Actividades propuestas:
**a.** Enumera todos los escritores que la reseña del poemario de Eduardo Moga menciona por su nombre o apellido.
**b.** Escribe la continuación de la reseña del poemario de Eduardo Moga a partir de su última oración.
━━ Fragmento de lectura ━━
No es la primera vez que afirmo que, si de verdad nuestro deseo es conocer la poesía española actual, hay que huir de Madrid y Barcelona para ir a comprar libros y cuadernos editados por los consistorios y municipalidades andaluzas y extremeñas. Esta vez la esperanza emana de una Editora Regional. Yo no sé muy bien qué ocurre allí, lo cierto es que constantemente me llegan libritos excelentes tanto en contenido como en soporte físico, mientras que en las librerías no leo más que basura anunciada con grandes y llamativos rótulos, que a mí personalmente, me asustan bastante. Basura mediática que no compro, naturalmente. Pero yo esto ya lo dije, hablando de Dimensión de la frontera, libro de Álex Chico publicado por la editorial sevillana Siltolá.

Y por mucho que me digan, a mí no me convencen: nuestra cultura o es lenta y artesanal y compleja y placentera, o ya la pueden ir guardando en oscuras bases de datos más propias de lectores robóticos, como los números de los carnés de identidad o las fichas de la policía. Yo no tengo nada que ver con eso. Mi cultura son estos libros de poesía que recibimos del Sur, y que en el sur saben atesorar.

Mi fe, pues, se ha sentido nuevamente fortalecida por este nuevo libro de Eduardo Moga. Y este Eduardo Moga es el mismo de siempre: idéntico trabajo de marquetería dorada, idéntico celo casi budista a la hora de escoger esas palabras que entusiasman. Precede al poemario un relevante prólogo en el que el autor nos informa del proceso de escritura. Y nos cuenta Moga que desde hace cuatro años pasa los julios en “una vieja casa de un viejo pueblo” extremeño, Hoyos, y que estas experiencias se han licuado y han dado forma a este espléndido poemario, menos estridente que los anteriores. A Moga (siempre lo explica en sus intervenciones públicas) le interesa el salvajismo léxico (hablamos de un traductor de Bukowski, no se olvide) pero en este poemario, por necesidad del tema, los cuchillos no se han afilado tanto y lo que tenemos es una penetración asombrosa de un paisaje hipnótico también reflejado en la primera novela de Cela o la prosa de los artesanos noventayochistas. Este paisaje se nos describe a través de auténticas labores de encaje: “Un tumulto equivalente zarandea al pueblo: los ajimeces parten la mirada; las dovelas espumean en blasones; un edificio municipal, descascarillado como una mala dentadura, interrumpe la floración del granito. Y, coronando el hervor, el vuelo inmóvil de los cirros. La piedra entra en mí: irradia una luz coriácea, que me introduce al interior muelle de la materia.” (p.31) Yo sólo le he leído algo así a Gabriel Miró, el místico.
━━━
━━ Ítems del conjunto ━━
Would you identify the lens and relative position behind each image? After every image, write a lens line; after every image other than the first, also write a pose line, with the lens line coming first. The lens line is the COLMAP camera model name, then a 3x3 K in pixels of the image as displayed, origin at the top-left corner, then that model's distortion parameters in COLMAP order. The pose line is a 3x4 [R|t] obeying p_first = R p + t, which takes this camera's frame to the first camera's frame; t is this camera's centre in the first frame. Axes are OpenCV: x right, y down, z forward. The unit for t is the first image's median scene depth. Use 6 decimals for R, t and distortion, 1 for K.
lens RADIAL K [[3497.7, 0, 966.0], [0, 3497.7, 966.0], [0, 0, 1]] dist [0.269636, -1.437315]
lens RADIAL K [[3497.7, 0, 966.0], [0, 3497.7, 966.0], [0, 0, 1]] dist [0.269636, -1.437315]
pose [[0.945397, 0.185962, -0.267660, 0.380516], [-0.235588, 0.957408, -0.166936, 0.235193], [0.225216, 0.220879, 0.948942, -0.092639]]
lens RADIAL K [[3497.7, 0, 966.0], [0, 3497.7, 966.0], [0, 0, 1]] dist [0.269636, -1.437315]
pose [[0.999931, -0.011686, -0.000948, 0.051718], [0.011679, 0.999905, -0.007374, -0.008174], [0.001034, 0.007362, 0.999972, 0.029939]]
━━━
Respuestas por ítem:
**a.** Álex Chico, Eduardo Moga, Bukowski, Cela y Gabriel Miró.

**b.**
Y a propósito de la prosa y su cultivo creciente por parte del autor, en el prólogo también se alude a ello: “El poema en prosa – me parece – se extravía menos en las sonoridades [¡¡falso!! Esto no puede ser más que ironía en tu libro, Eduardo] y las anfractuosidades retóricas que el poema versal [¡qué verdadero es esto!], y atiende con más permeabilidad a los accidentes de la sintaxis, esto es, del pensamiento” (p.9).

Y es que la penetración de lo exterior en forma de prosa especulativa quedó definitivamente afianzada en Bajo la piel, los días (2010). Moga es un poeta que reflexiona constantemente sobre la poesía. Lo prueba su tesis doctoral sobre Basilio Fernández. Yo veo cada vez más sabiduría en las palabras del Dr. Moga, sin que perdamos al Moga de siempre, el Moga del sexo (“Hacemos el amor con uñas rejuvenecidas, entre silencios tibios. El pene se recorta contra un rectángulo de luz imperiosa, solo interrumpida por los apósitos de las nubes, tras los que se insinúa un firmamento de piedra. Su cabeza oscila, ingiere, se desangra en ondulaciones de caoba” (p.17); el Moga del cuerpo que se desintegra y el Moga de la carne erizada de púas.

Es ciertamente alentador reencontrarse con este virtuosismo de las imágenes y las ideas que es tan personal: “La soledad es blanca, como este desván/ en el que escribo contra lo que dicta el cuerpo”; “Lo negro soy yo, enharinado de virutas carnívoras,/ irritado por vaginas como escarpias,/ magullado por relojes contrahechos,/ que aguardan mi decisión con el júbilo sombrío/ de los decapitados”; “Las palabras están aquí, recrudecidas/ como árboles fusilados”; “Este lugar es blanco, como las espinas de la luz”.

Como nuestros limbos burocráticos. Sigan iluminándonos, señoras y señores extremeños y andaluces, sigan editando estas maravillitas, por favor. Nada más que decir.